The following message was sent by Navy Surgeon General Vice Adm. Forrest Faison to Navy Medicine commanders world-wide, Sept. 19.
It has come to my attention that members of the Navy Medicine team posted highly offensive photos and videos on their personal social media pages involving newborns at our naval hospitals. This content was then shared on various platforms and has been viewed by hundreds of thousands of individuals. Members of the Navy Medicine team represent the Navy 24/7. Unprofessional and inappropriate social media behavior is inconsistent with both our core values of honor, courage and commitment as well as our medical ethics, violating the oaths we took for our profession and office. This type of behavior also has a negative effect on mission accomplishment and good order and discipline.
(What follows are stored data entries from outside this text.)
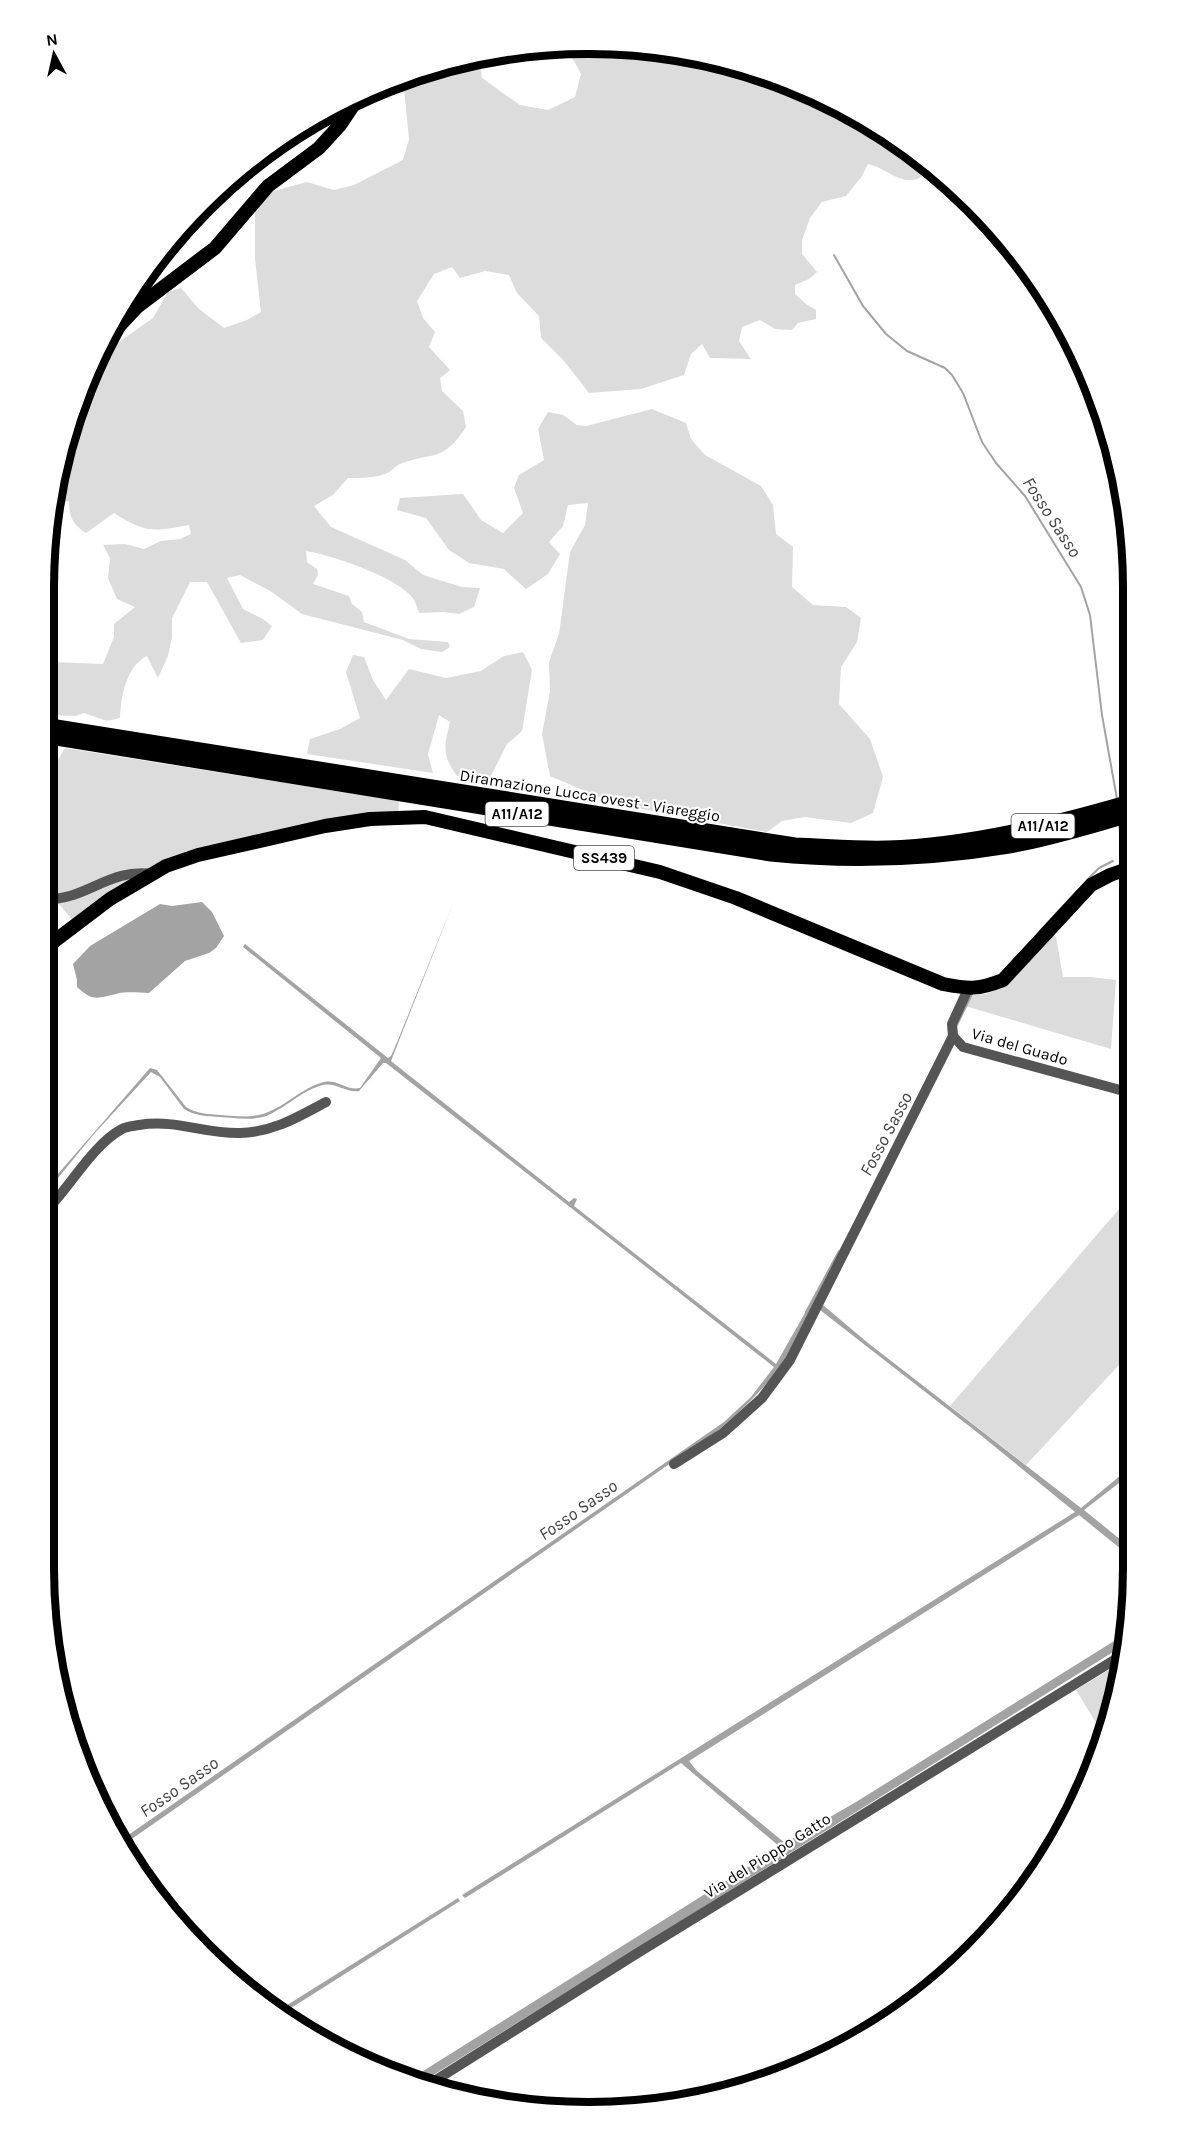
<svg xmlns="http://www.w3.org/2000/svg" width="1177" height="2156" viewBox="0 0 1177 2156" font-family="Karla,sans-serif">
<rect width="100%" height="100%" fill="#fff"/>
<!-- green -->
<g fill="#dcdcdc">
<path d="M551,45L659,48L763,72L861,116L933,168C928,172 923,177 917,179C900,185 884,167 868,164L862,176L846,196L822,202L810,218L802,240V254L817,272L809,279L795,285V294L806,304L816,310V319L798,323L792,330L775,329L760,320L742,327L739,341L751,359L710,358L702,344L691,354L684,375L641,389L589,393L564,361L541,338L539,316L517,293L509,275L485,271L460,278L452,267L434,274L417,301L423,318L435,332L429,347L450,370L440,378L442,391L463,411L466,427C442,463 435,451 400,464C395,466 391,472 385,474C374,478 360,478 348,478L333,495L314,506L331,527L405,560L423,575L462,587L480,588L474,607L459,614L443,612L419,613C417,607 415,600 411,596C393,576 332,555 306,551L307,562L317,569L318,575L313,584L349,596L352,604L362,612L364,622L409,639L448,642L450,647L442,652L421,649L403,640L302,614L272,592L240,575L227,578L243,609L263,619L272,626L263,640L241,643L207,582H190L172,618V637L168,656L158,678L147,656C126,666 121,697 120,718L107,721L84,713L75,716L44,715L45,683L50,677L52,662L103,664L114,637V624L135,607L117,599L108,578L110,558L103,545L125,544L144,549L161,541L180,539L191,534L189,525C153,532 145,533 114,513L86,533C73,525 69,517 69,501L61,503L58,509L52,507L56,486L63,477L60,463L62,447L90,380L112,347L153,318L168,292L181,288L199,309L224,328L247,320L261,312L255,259V213L270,192L307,182L334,190L354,185L403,160L409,139L404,88L412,75L447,62L479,57L482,78L520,105L548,110L575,97L581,74L573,59Z"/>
<polygon points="652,409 686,423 691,439 705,455 761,486 773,505 776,534 793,547 792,587 813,605 846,607 861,618 857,642 841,667 839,704 870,739 883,777 873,813 851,823 805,817 782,821 767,832 615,804 550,776 542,734 550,691 549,662 559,634 570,552 585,525 588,503 568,505 563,526 549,542 560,554 548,574 526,589 504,569 469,563 449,550 426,518 397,510 400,498 463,494 481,520 503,533 523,513 514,488 519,475 544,460 538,429 548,412 563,415 577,425 586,426"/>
<path d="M523,652L532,670L522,731L507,744L490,778L457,776C442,755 444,747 450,722L439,715L428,754L433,773L307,754L310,739L340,729L360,718L346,672L353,655L364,657L373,680L386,700L409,669L446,678L481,671L504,656Z"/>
<polygon points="65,748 399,801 398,818 198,855 76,924 58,903 44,914 44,784"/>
<polygon points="1053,933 1056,937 1063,977 1091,977 1116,980 1111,1049 965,1006 967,996 986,994 1007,985"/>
<polygon points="1131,1195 1132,1351 1026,1465 950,1406"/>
<polygon points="1123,1661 1115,1709 1104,1736 1076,1690"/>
</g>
<!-- water -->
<g fill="#a3a3a3">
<path d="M454,901L391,1061L569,1202L574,1198L577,1199L574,1206L776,1364L822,1283L874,1184L785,1360C767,1386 745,1407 721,1428L126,1843L124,1838L724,1422L751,1397L774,1367L386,1063H383L359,1091C346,1093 336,1082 323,1085C302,1090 286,1108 266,1116C251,1121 235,1118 220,1117C208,1116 194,1116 184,1109L160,1077L151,1072L94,1134L44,1195V1190L150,1068L157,1070L186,1107C196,1114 209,1114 221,1115C234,1116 250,1118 263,1114C285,1107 301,1088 324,1082C337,1079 347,1091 360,1088L381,1058L243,947L245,944L388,1058L391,1056L398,1040Z"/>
<path d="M202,902L212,912L224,936L216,948L209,953L185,961L149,993C139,993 127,991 116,994C98,998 93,1002 77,987V980L73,964L90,946L160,904L172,906Z"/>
<polygon points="823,1305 868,1343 1081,1508 1132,1466 1132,1473 1084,1510 1132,1549 1132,1558 1079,1515 689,1761 697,1771 785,1843 856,1802 1127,1633 1126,1644 422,2082 412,2078 780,1847 681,1763 465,1898 462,1895 1075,1512 978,1433 820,1310"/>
<polygon points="458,1898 460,1901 280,2015 276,2012"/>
</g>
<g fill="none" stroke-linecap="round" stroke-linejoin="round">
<!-- stream -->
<g stroke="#a3a3a3" stroke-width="2">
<polyline points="834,255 863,306 886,334 907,351 945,368 952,375 963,393 982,442 996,463 1025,496 1081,587 1090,615 1102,715 1117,799"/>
<polyline points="1119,823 1122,856"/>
<polyline points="1087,880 1099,868 1113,861"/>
<polyline points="1040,931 1079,889"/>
<polyline points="957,1025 973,992"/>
<polyline points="806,1312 839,1251"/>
</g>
<!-- minor -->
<g stroke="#555" stroke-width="10">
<path d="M44,901C54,899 64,898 73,895C102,885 119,870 152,874"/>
<polyline points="968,989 952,1024 953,1036 963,1047 1131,1093"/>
<path d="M44,1213C69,1189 92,1145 122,1129C127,1126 134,1126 139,1125C176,1119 205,1134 240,1133C274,1132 298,1117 326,1102"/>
<polyline points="674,1464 723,1433 762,1398 790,1360 953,1036"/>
<polyline points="428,2085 636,1954 1124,1654"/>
</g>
<!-- major -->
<g stroke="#000" stroke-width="14">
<polyline points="107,339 137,307 215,248 268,186 319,148 340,125 360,95"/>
<path d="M44,949L110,899L166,866L198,855L325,826L370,819L425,817L660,872L736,898L943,984C969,989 978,990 1003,980L1091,885L1110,875L1130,868"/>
</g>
<!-- highway -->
<g stroke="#000" stroke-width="15">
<path d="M44,725L795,845C826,846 857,849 887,848C970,845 1050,825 1130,802"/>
<path d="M44,736L771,854C850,862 930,859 1009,846C1050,839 1090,826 1130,815"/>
</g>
</g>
<g text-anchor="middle" stroke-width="4.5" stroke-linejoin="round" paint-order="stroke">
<!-- shield labels -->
<g fill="#fff" stroke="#4c4c4c" stroke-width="1.5">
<rect x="485.5" y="802" width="63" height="24" rx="4.5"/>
<rect x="1011.5" y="814" width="63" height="24" rx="4.5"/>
<rect x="574" y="846" width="60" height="24" rx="4.5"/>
</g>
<g font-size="15" font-weight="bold" fill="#000">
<text x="517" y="819">A11/A12</text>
<text x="1043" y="831">A11/A12</text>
<text x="604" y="863">SS439</text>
</g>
<!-- street labels -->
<g font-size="16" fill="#000" stroke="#fff">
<text transform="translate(590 795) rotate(9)" y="6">Diramazione Lucca ovest - Viareggio</text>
<text transform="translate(1020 1046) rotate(16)" y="6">Via del Guado</text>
<text transform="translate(767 1855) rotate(-32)" y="6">Via del Pioppo Gatto</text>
</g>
<!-- water labels -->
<g font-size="18" font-style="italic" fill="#444" stroke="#fff">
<text transform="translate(1052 517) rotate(57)" y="6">Fosso Sasso</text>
<text transform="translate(886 1134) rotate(-62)" y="6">Fosso Sasso</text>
<text transform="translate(578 1510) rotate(-35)" y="6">Fosso Sasso</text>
<text transform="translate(179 1787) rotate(-35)" y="6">Fosso Sasso</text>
</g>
</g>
<!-- crop -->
<path d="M0 0H1177V2156H0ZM588 54H589A534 534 0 0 1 1123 588V1568A534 534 0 0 1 589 2102H588A534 534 0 0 1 54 1568V588A534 534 0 0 1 588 54Z" fill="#fff" fill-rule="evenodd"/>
<path fill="none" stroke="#000" stroke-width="8" d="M588 54H589A534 534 0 0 1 1123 588V1568A534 534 0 0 1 589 2102H588A534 534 0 0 1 54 1568V588A534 534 0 0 1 588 54Z"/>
<!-- north arrow -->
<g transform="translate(54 54) rotate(352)" stroke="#ffffff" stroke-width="4.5" paint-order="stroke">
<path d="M0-4.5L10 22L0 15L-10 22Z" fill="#000000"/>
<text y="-9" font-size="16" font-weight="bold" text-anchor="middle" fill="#000000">N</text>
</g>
</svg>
In an age where information can be shared instantly, what we say and post online must reflect the highest standards of character and conduct, in both our personal and professional lives. As health care professionals, we are entrusted with the lives and well-being of all those who have volunteered to defend our freedom, including their families. We owe them the best care and compassion our nation can offer. We also owe them our unqualified respect. Any behavior that falls short of this expectation will be dealt with appropriately. This type of inappropriate conduct violates two of my core values: (1) be worthy of the trust placed in our hands in the privilege of caring for America’s sons and daughters, and (2) be worthy of the “uniform” we wear, both military and civilian, and all that we represent. At every level of the enterprise, we must send a clear message that Navy and Navy Medicine leadership take every allegation of offensive and unacceptable online conduct seriously and will hold responsible individuals accountable for their actions.
I have directed immediate mandatory all-hands stand downs within 48 hours at all Navy Medicine commands to review our oaths, our pledges, our reasons for serving, as well as Navy Medicine’s policy regarding use of personally owned phones and other recording devices (BUMED INST 3104.2A). Further, all commanding officers will be tasked to ensure no additional patient photos exist on social media and to take immediate action to remove such content. We are committed to working closely with ongoing investigations to ensure we have the facts and take appropriate action. I have also implemented an immediate prohibition of all personal cell phones in patient care areas until further notice. Additionally, I have directed all commanding officers to personally contact current mothers and expectant mothers planning to deliver in one of our facilities to reassure them, inform them of our actions, and address any of their concerns.
I applaud the individuals who took a stand when they witnessed this inappropriate behavior online. They chose not to be silent. This is what I expect of every member of the Navy Medicine team – from the deck plate to our senior leaders. Honor, service, caring and compassion – that is what the Navy Medicine team represents. Because of that, American families rest well at night knowing we have the watch and are committed to the best care for their loved ones. We cannot compromise the trust that has been placed in our hands. Our Sailors, Marines and their families deserve our best.